## Given records
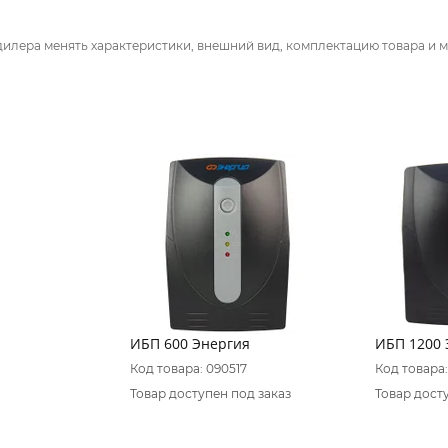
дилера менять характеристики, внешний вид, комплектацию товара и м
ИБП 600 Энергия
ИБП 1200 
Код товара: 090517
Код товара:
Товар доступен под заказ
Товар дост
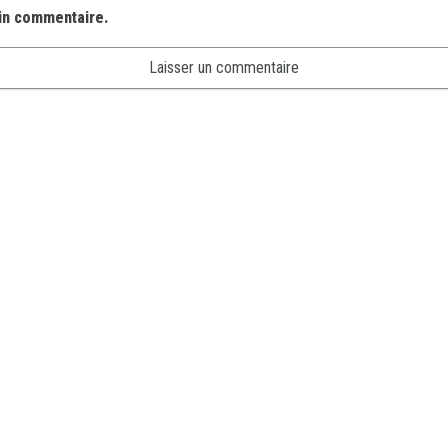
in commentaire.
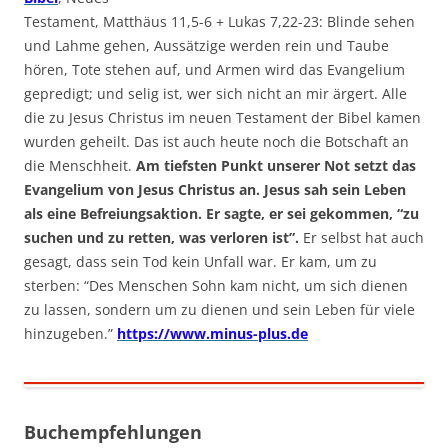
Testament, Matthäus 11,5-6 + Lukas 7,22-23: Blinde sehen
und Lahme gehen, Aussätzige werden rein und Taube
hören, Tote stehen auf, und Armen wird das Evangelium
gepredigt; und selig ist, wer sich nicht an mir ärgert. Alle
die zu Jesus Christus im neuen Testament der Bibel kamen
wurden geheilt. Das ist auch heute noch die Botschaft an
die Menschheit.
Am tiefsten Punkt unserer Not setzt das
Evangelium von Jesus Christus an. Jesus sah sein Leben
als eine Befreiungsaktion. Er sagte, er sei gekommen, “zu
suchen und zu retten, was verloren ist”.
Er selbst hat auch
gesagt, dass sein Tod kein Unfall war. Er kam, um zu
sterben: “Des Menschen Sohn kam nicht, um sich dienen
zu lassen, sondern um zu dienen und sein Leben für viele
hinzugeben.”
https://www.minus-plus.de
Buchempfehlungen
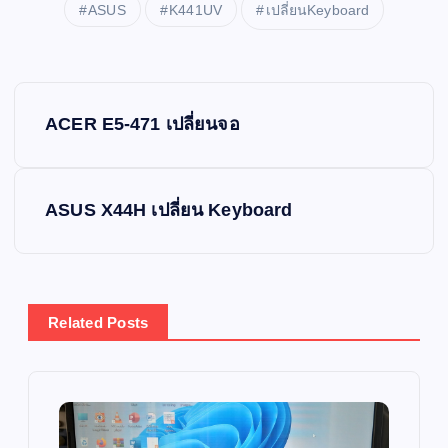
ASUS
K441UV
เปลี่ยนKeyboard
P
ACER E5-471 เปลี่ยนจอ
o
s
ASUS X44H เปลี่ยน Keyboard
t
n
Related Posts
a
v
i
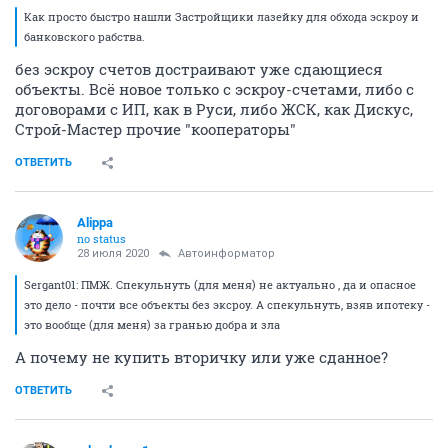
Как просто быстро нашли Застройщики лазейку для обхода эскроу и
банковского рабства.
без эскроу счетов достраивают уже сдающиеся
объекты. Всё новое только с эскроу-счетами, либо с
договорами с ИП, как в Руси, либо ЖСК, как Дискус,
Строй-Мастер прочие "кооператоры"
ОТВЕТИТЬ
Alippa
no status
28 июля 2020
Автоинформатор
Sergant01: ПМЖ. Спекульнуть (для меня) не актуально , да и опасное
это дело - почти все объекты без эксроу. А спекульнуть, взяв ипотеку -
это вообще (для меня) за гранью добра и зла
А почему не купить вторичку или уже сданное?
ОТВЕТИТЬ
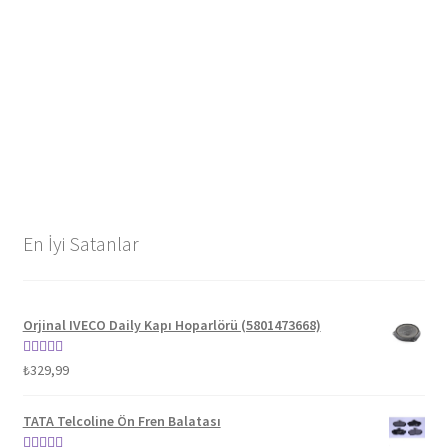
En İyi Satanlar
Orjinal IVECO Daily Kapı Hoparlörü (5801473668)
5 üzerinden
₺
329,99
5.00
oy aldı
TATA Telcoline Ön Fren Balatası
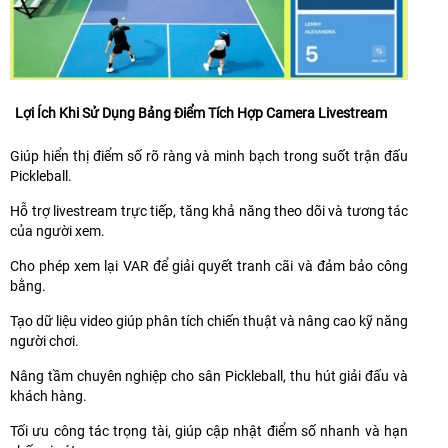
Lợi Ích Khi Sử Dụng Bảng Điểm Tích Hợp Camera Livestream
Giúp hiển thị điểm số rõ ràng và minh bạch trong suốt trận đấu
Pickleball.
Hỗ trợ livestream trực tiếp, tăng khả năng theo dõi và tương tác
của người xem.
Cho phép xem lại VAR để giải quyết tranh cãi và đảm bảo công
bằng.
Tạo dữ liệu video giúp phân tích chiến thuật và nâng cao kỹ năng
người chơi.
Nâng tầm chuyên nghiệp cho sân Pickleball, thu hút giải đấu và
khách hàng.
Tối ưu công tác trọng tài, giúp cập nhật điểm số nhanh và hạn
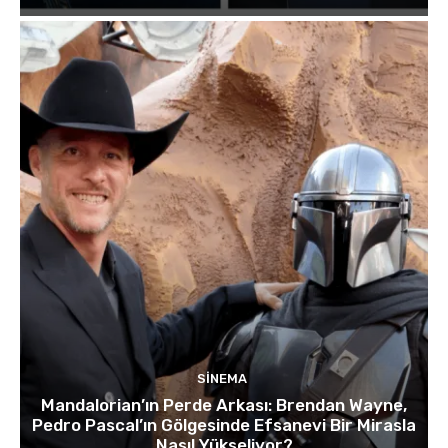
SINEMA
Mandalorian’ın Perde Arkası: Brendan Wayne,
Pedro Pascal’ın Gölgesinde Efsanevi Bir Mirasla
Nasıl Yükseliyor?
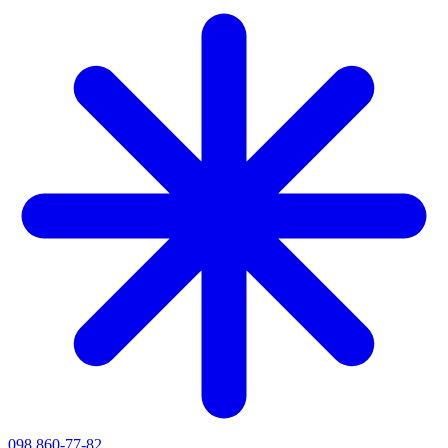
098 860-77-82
--
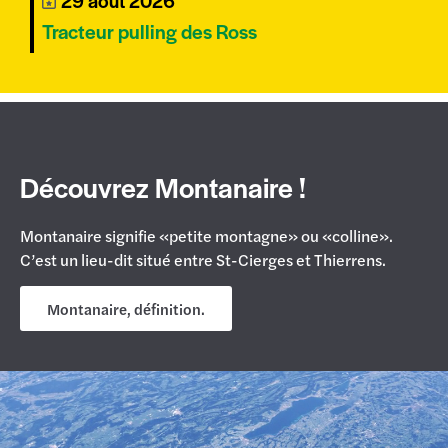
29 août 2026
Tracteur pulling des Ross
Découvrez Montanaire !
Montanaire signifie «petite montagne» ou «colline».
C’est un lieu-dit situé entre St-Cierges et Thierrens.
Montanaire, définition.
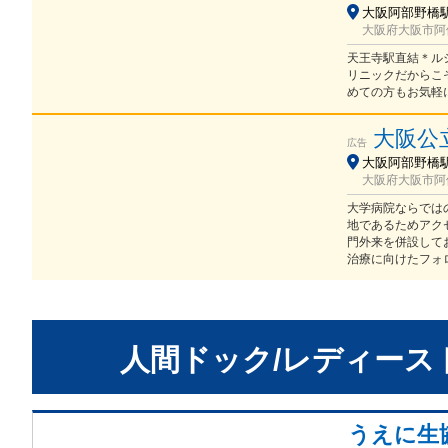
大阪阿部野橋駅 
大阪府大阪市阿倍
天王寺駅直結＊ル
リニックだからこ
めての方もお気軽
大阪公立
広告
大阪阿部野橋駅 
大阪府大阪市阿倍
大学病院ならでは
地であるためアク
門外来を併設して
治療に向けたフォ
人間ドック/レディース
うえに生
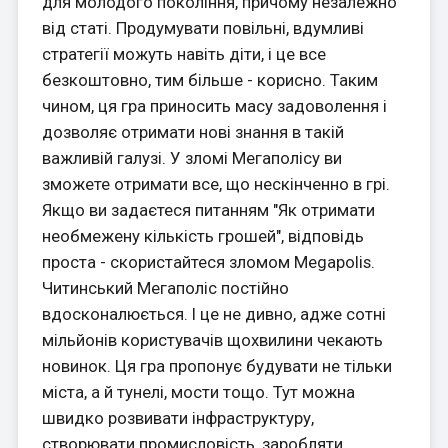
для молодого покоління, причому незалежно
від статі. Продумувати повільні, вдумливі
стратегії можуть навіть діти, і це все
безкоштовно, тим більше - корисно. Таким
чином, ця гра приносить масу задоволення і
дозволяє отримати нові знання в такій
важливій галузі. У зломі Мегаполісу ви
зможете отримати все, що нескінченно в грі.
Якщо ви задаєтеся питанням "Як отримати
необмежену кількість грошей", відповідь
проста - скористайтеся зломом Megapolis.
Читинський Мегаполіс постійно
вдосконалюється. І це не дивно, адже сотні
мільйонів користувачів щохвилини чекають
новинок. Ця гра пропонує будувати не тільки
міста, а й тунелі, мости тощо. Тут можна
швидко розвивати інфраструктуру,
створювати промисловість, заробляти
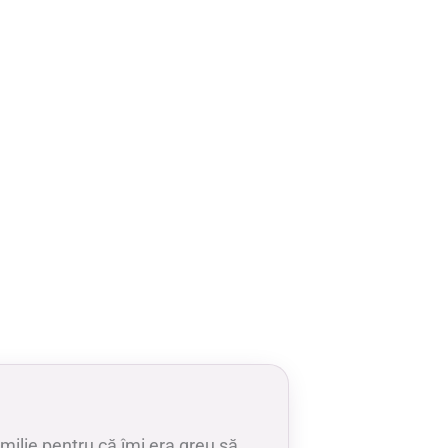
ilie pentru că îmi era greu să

## What to work on
Skipping every picture, transcribe exactly the lines above from the one containing "дилера менять характеристики, внешний" through the one containing "die Menschheit.", both included.

## Task result
дилера менять характеристики, внешний вид, комплектацию товара и м
ИБП 600 Энергия
ИБП 1200 
Код товара: 090517
Код товара:
Товар доступен под заказ
Товар дост
in commentaire.
Testament, Matthäus 11,5-6 + Lukas 7,22-23: Blinde sehen
und Lahme gehen, Aussätzige werden rein und Taube
hören, Tote stehen auf, und Armen wird das Evangelium
gepredigt; und selig ist, wer sich nicht an mir ärgert. Alle
die zu Jesus Christus im neuen Testament der Bibel kamen
wurden geheilt. Das ist auch heute noch die Botschaft an
die Menschheit.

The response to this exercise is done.